Nessuno può ricordare la prima stanza perché quando nasciamo non vediamo, ma pare che questo accada nell’ultima stanza che raggiungeremo. E quindi si può ricominciare, poiché la dodicesima stanza è l’ultima solo perché gli diamo un numero.
Nato a Torino nel 1971, Ezio Bosso ha imparato a leggere lo spartito prima delle lettere, e a 4 anni già suonava. Nel 1985 entra come bassista negli Statuto con cui resta per soli tre anni spinto dal suo amore per la musica classica. A 16 anni debutta come solista in Francia e inizia a girare le orchestre di mezza Europa, ma è l’incontro con il maestro Ludwig Streicher che segna la svolta della sua carriera artistica, indirizzandolo a studiare Composizione e Direzione d’Orchestra all’Accademia di Vienna.
Tiene corsi in Giappone e a Parigi partecipando alla vita musicale della scena contemporanea di quegli anni con Gerard Caussèe, Pierre Yves Artaud, Laura Chislett.
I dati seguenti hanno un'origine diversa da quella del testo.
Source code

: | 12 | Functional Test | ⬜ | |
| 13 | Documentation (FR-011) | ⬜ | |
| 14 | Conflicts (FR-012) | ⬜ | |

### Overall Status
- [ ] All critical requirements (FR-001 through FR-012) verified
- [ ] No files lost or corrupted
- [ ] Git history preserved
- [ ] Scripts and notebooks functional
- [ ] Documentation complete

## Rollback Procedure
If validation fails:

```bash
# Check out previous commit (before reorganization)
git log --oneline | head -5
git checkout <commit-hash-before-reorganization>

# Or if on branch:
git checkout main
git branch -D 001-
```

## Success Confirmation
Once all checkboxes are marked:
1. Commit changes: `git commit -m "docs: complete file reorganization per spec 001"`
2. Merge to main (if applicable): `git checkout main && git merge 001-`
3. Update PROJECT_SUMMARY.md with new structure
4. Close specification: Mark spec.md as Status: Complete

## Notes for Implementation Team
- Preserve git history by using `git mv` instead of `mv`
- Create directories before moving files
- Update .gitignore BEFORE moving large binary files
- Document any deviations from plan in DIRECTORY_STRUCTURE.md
Tra le varie orchestre da lui dirette compaiono la London Symphony, la London Strings, l’Orchestra del Teatro Regio di Torino, la Filarmonica ‘900 e l’Orchestra dell’Accademia Nazionale di Santa Cecilia.
Vincitore di importanti riconoscimenti, come il Green Room Award in Australia (unico non australiano a vincerlo) o il Syracuse NY Award in America, la sua musica viene richiesta nella danza dai più importanti coreografi come Christopher Wheeldon, Edwaard Lliang o Rafael Bonchela e nel teatro da registi come James Thierrèe.
In ambito cinematografico ha collaborato con registi di fama internazionale tra cui Gabriele Salvatores per il quale ha comporto la famosa e innovativa colonna sonora per quartetto d’archi del film “Io non ho paura”, ma anche per “Quo Vadis baby?” e per “Il ragazzo Invisibile”.
Poesia per le orecchie, che possiamo riascoltare, ancora: http://video.repubblica.it/dossier/sanremo-2016/sanremo-2016-bosso-al-piano–following-a-bird–incanta-l-ariston/228141/227432?ref=twhr
Un maestro di vita, oltre che di musica. Un esempio vivente di come la voglia di vivere e di essere ciò che si è destinati ad essere vincano su ogni cosa. E non c’è malattia che tenga.